The subject of Dan’s article SSG 612 was perhaps in Dan’s photo of the late 50’s, allocated to Llanrwst. In 1967 it had migrated to Pwllheli, or Porthmadoc outstation, maybe for the Borth-y-Gest /Morfa Bychan service.
The other allocations, including the downgraded 33 seater ‘coach-seated versions (CSG’s) were:
AN Aberaeron 1
AYH Aberystwyth 4
AMH Amlwch 2
BR Bangor 8
BF Blaenau Ffestiniog 2
CFN Caernarfon 9
CR Chester 3
CWN Corwen 3
DH Denbigh 6
DU Dolgellau 2
HD Holyhead 2
JT Johnstown 5
LL/T Llandudno Town 4
LJN Llandudno Junction 5
LT Llanrwst 6
MYH Machynlleth 3
OY Oswestry 2
PI Pwllheli 5
Incl. Porthmadog O/S)
WXM 2 (Total = 79)
SSG 612 and sister SSG 613 were eventually preserved,even appearing on Crosville Wales heritage services in the mid 90’s. Perhaps someone else will be able to continue that story.
David J. Smith
25/06/16 – 06:32
Thanks David for the garage allocation. My sister lived in Wales for much of the 1960s, in various locations between Barmouth and Harlech and I had a vague memory of seeing a Bristol SC in Barmouth. The allocation list shows a couple at Dolgellau, so no doubt I will have seen them –and ridden on them – on the S34 service between the two towns.

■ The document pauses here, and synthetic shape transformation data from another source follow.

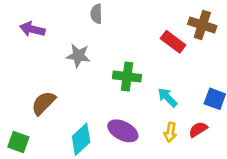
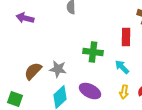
red rectangle: (173, 42) -> (126, 37), moved, turned 54
gray star: (78, 56) -> (58, 69), moved

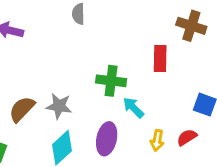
cyan arrow: (122, 67) -> (133, 108), moved
purple ellipse: (90, 91) -> (107, 139), turned 75

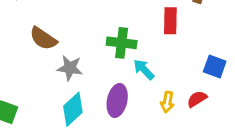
brown semicircle: (22, 109) -> (43, 38), moved, turned -100

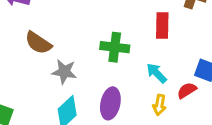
cyan arrow: (144, 69) -> (157, 73), moved
red semicircle: (197, 99) -> (187, 90), moved

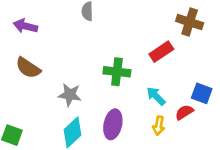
red rectangle: (162, 26) -> (161, 52), turned 55
brown semicircle: (38, 43) -> (28, 68), moved

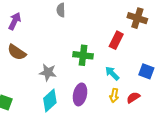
purple arrow: (25, 26) -> (15, 21), turned 102
red rectangle: (161, 52) -> (116, 40), turned -30
red semicircle: (184, 112) -> (133, 97), moved

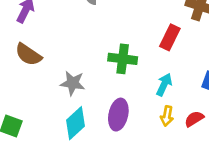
cyan arrow: (112, 73) -> (164, 85), turned 70

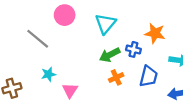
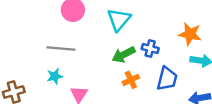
orange star: (155, 33) -> (190, 34), moved
gray line: (38, 39) -> (61, 49), moved, turned -35

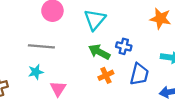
orange star: (190, 34) -> (160, 19), moved
green arrow: (124, 55) -> (99, 52), turned 55

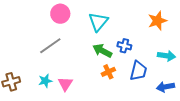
orange star: (160, 19) -> (157, 21), turned -30
gray line: (41, 46) -> (50, 46), turned -40
cyan star: (36, 72) -> (45, 81), moved

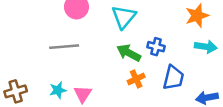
gray line: (50, 46) -> (64, 47), turned 30
cyan arrow: (166, 56) -> (206, 47), moved

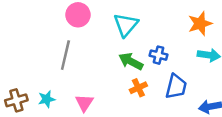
gray line: (64, 47) -> (65, 55), turned -72
cyan star: (58, 90) -> (47, 99), moved

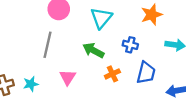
orange star: (200, 24) -> (152, 15), moved
green arrow: (131, 61) -> (93, 50), moved
pink triangle: (84, 103) -> (68, 77), moved

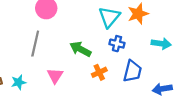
cyan triangle: (101, 18) -> (109, 17), moved

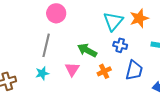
pink triangle: (55, 76) -> (72, 69), moved
cyan star: (19, 82) -> (42, 73), moved

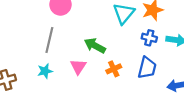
blue cross: (120, 45) -> (149, 38), moved

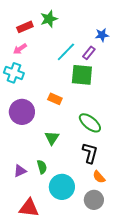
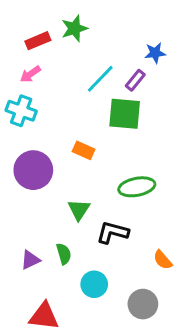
green ellipse: (90, 123) -> (137, 187), turned -50
black L-shape: (90, 153) -> (112, 233), moved, turned -90
orange semicircle: (99, 177) -> (163, 260), moved
cyan circle: (62, 187) -> (94, 284), size x0.7

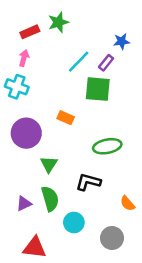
pink arrow: (30, 74) -> (24, 58), turned 140
green triangle: (79, 210) -> (49, 164), moved
green semicircle: (64, 254) -> (50, 199), size x1.5

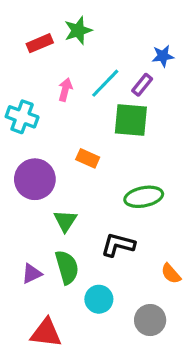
pink arrow: (24, 58) -> (65, 90), moved

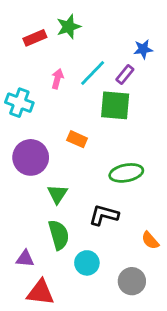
purple triangle: (32, 274) -> (25, 259), moved, turned 30

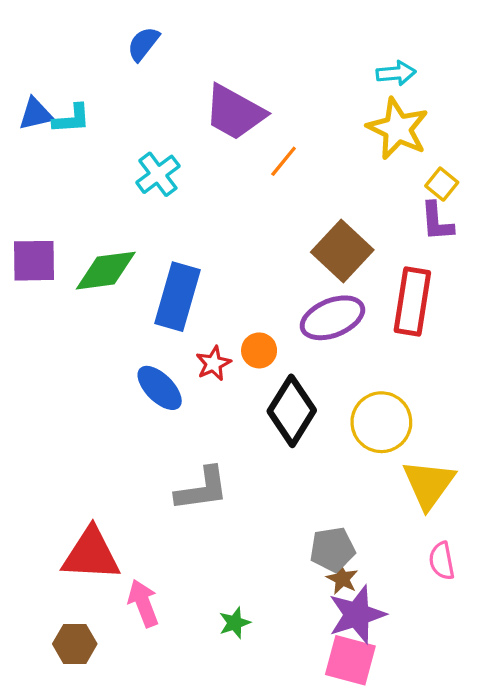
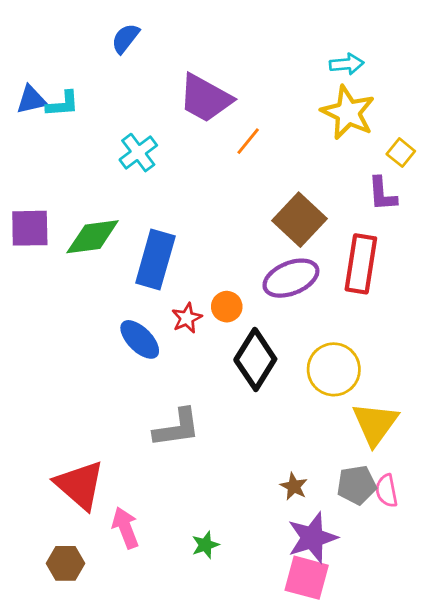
yellow square: (442, 184) -> (401, 153), moved
gray pentagon: (332, 549) -> (357, 485), moved
red triangle: (91, 554) -> (80, 485), turned 38
brown star: (342, 579) -> (294, 486), moved

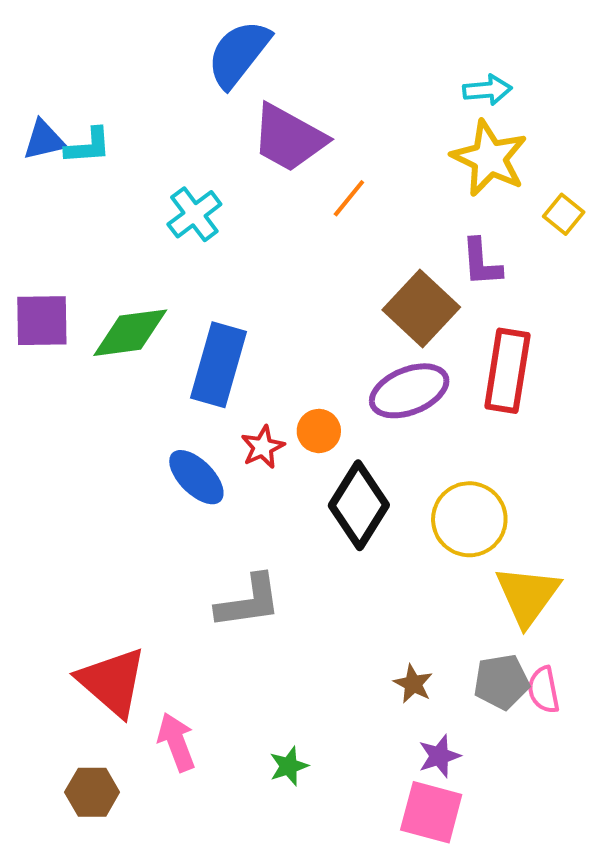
blue semicircle: (125, 38) -> (239, 54), moved, size x1.6
purple L-shape: (382, 194) -> (481, 262), moved
purple star: (312, 538) -> (439, 756), size x0.6

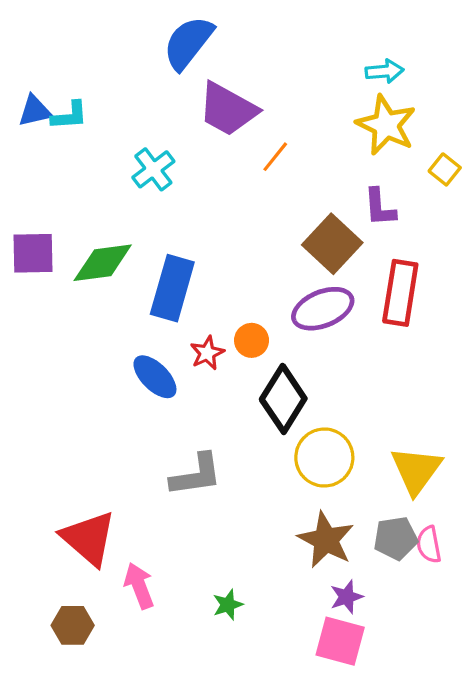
yellow circle: (469, 519) -> (324, 458), moved
brown star: (413, 684) -> (326, 540), size x1.8

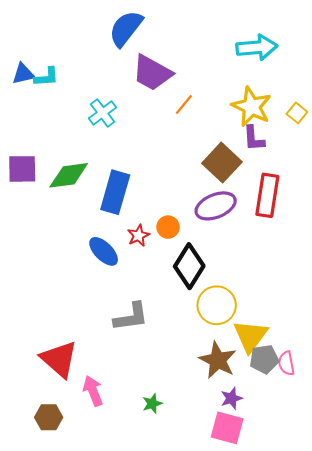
cyan arrow: (384, 71) -> (257, 47), size x1.6
yellow star: (386, 125) -> (252, 107), moved
yellow triangle: (416, 470) -> (250, 336), moved

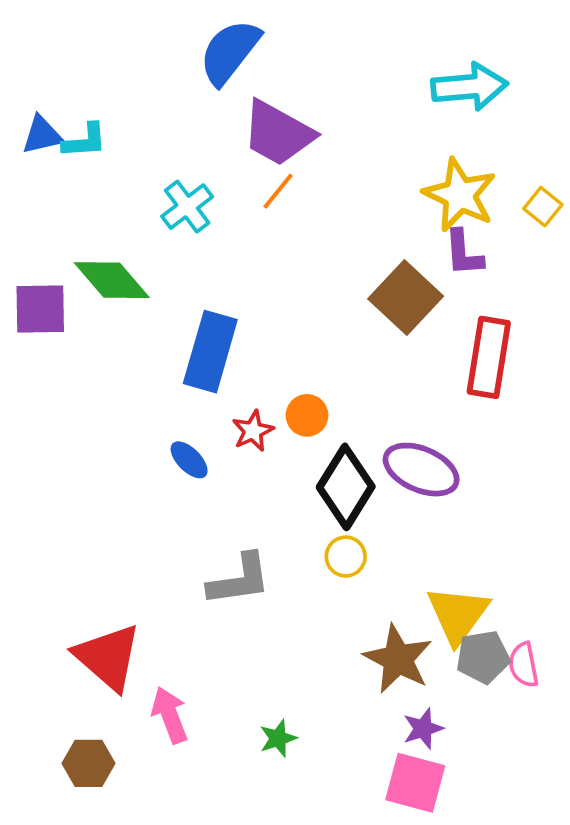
orange line: (184, 104) -> (278, 191), moved
green diamond: (69, 175) -> (112, 280), moved, turned 57
purple ellipse: (216, 206) -> (421, 470), moved, turned 45
blue ellipse: (104, 251) -> (189, 460), size x0.7
yellow circle: (217, 305) -> (346, 557), moved, size x0.6

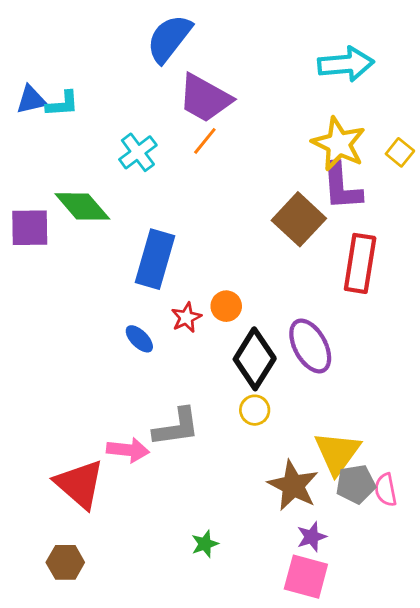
purple L-shape: (464, 253) -> (342, 187), size x1.4
purple ellipse: (421, 470) -> (310, 346), turned 38
pink arrow: (170, 715) -> (128, 450), moved, turned 117

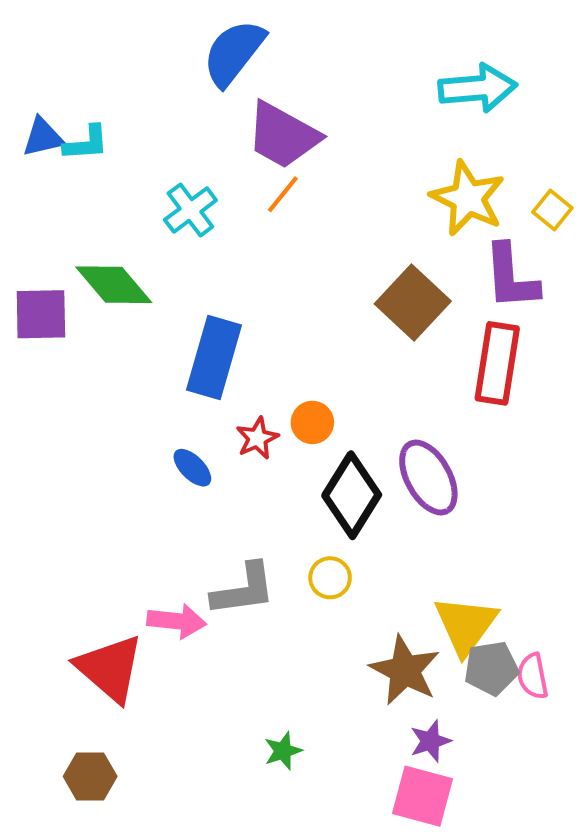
purple L-shape: (342, 187) -> (511, 277), moved
yellow circle: (255, 410) -> (330, 578), moved

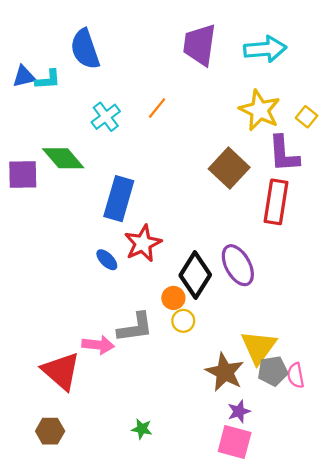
blue semicircle: (234, 53) -> (85, 49), moved, turned -57
purple trapezoid: (283, 135) -> (200, 45), moved, turned 69
orange circle: (312, 422) -> (173, 298), moved
red star: (257, 438) -> (143, 243), size x1.6
green star: (283, 751) -> (142, 429), moved, turned 30

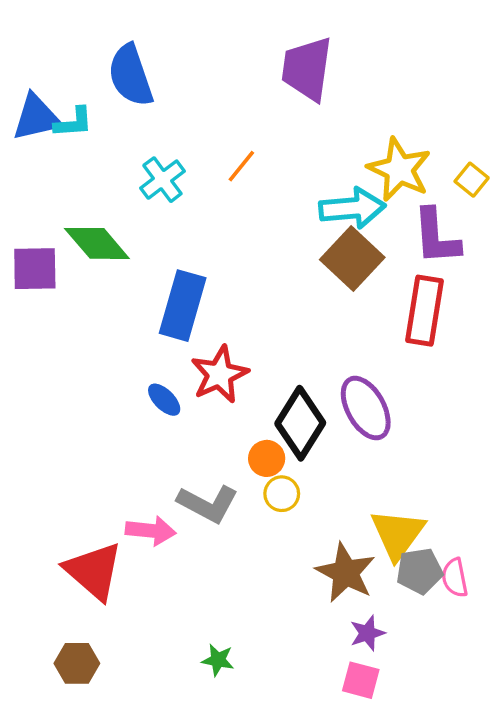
cyan arrow: (265, 49) -> (352, 208), moved
blue triangle: (24, 76) -> (36, 117), size x1.4
gray L-shape: (135, 327) -> (208, 504), turned 36
pink square: (235, 442) -> (361, 680), size x0.7

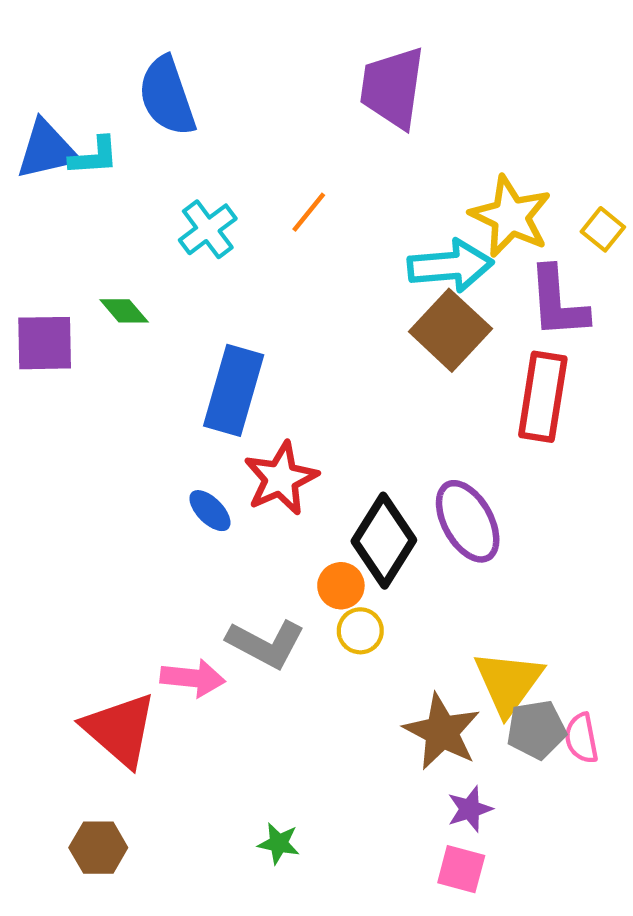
green diamond: (97, 243) -> (124, 311), size x0.6

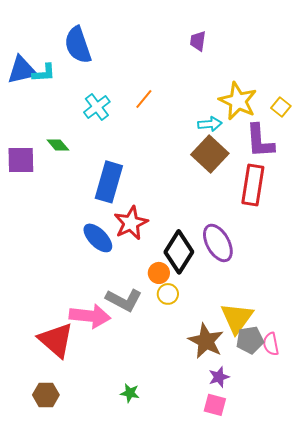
purple trapezoid: (392, 88) -> (198, 41), moved, size x0.5
cyan arrow: (450, 266) -> (210, 124), size x0.6
blue ellipse: (210, 511) -> (98, 238), size x1.5
pink arrow: (193, 678) -> (90, 316), size x1.4

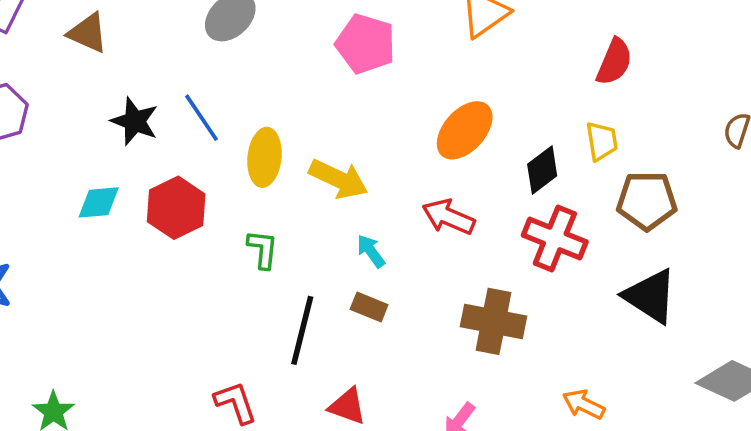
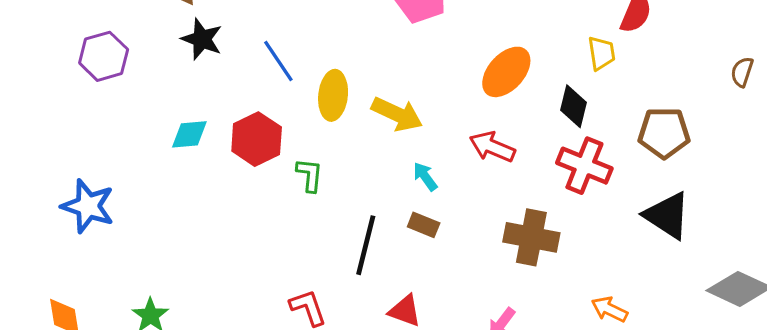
black star: (135, 121) -> (202, 39), moved
yellow trapezoid: (602, 141) -> (602, 53), moved
black diamond: (542, 170) -> (573, 106), turned -39
green L-shape: (263, 249) -> (310, 175), moved

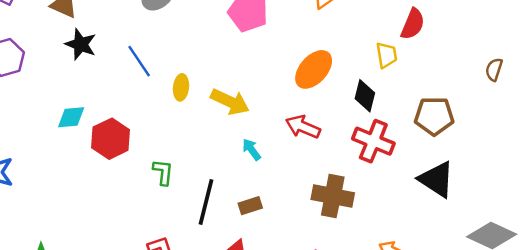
yellow ellipse: (333, 95) -> (181, 87), size x0.7
red hexagon: (257, 139) -> (111, 139), moved
green L-shape: (310, 175) -> (163, 172), moved
brown rectangle: (424, 225) -> (250, 206), moved, turned -40

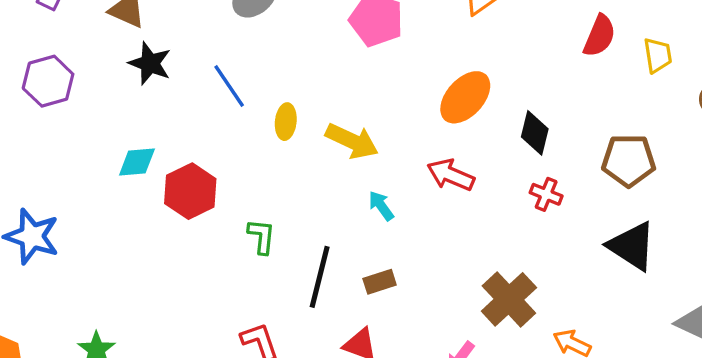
yellow trapezoid: (386, 55) -> (658, 55), moved
red cross: (373, 141) -> (546, 194), size x0.6
brown cross: (333, 196) -> (509, 299), moved, turned 36

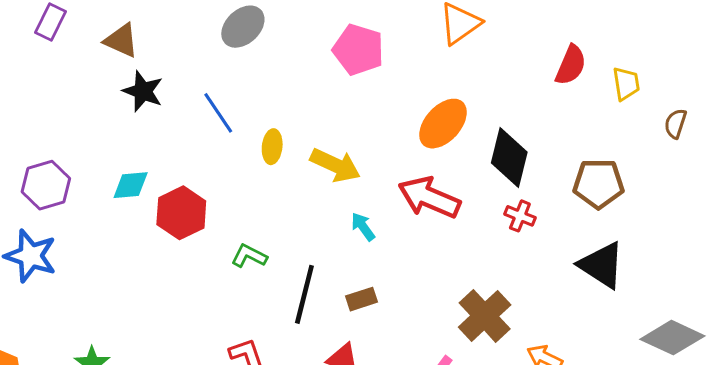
purple hexagon: (48, 81) -> (46, 185), moved
black diamond: (535, 133) -> (509, 157), size x1.4
red arrow: (451, 175) -> (429, 197), size x1.4
green L-shape: (261, 236) -> (249, 256), turned -69

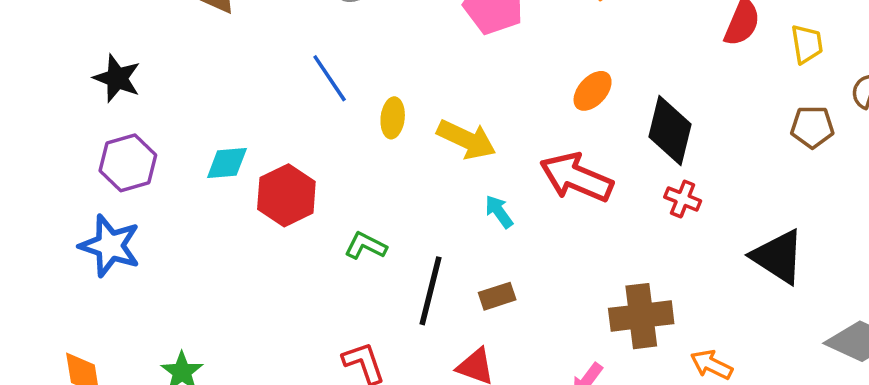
black star: (143, 91) -> (117, 78), moved
orange ellipse: (443, 124) -> (593, 91), size x0.7
brown pentagon: (598, 184) -> (812, 127), moved, size x0.7
brown cross: (485, 316) -> (641, 316), turned 36

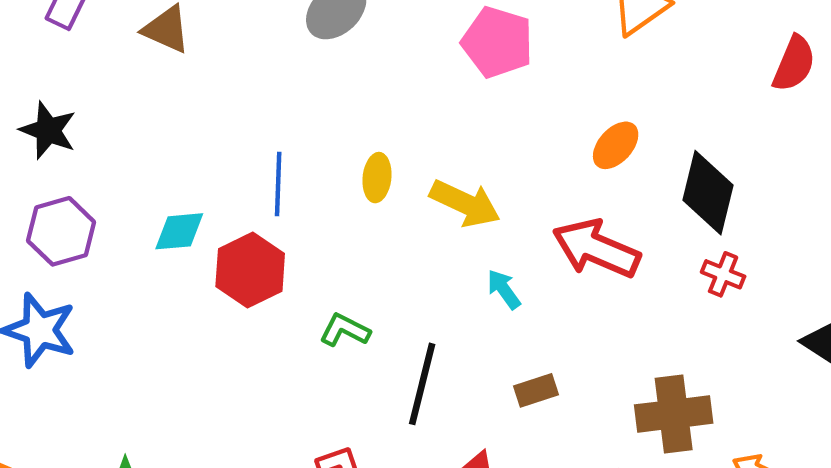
blue line: (330, 78) -> (278, 184), moved, turned 36
brown rectangle: (497, 296) -> (536, 390), moved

I reckon all enthusiasts will have some regret about disposing of items many years ago which they wish they had kept. Mine would have to be a complete set of Crosville timetables, five volumes I think, from the late 1960s. I would give my right arm to still have them. There must be dozens and dozens of small Welsh villages which no longer have a bus service and it would be fascinating to read them.
27/06/16 – 06:40
To conclude the small gallery of Crosville Bristol SC buses I am attaching two more photos of SC12. This was used in the 1990s along with SC13 on various vintage services by Crosville. It is seen on the service based at Bangor which linked the town with both Beaumaris on Anglesey and Penrhyn Castle which is owned/managed by the National Trust. As far as I am aware this was the first time a bus service had entered the grounds of the castle.
02/10/16 – 06:00
SC12 was renovated at Crosville Motor Services Sealand road central repairs in Chester in the early 80s. I was an apprentice who along with others worked on the bus.
As it was being completed Enigmas Film Productions hired the bus for a Chanel Four film directed by David Putnam. The film was called “Experience Preferred but not Essential” (look it up on you tube and you will see the film).
My dad Eric Manley was a driving instructor at the time at Crosville and was the driver in the film.
The film was based in Phylleli North Wales in the 60s however it was filmed in Douglass Isle of Mann as in the 80s Phylleli was not as it was in the 60s.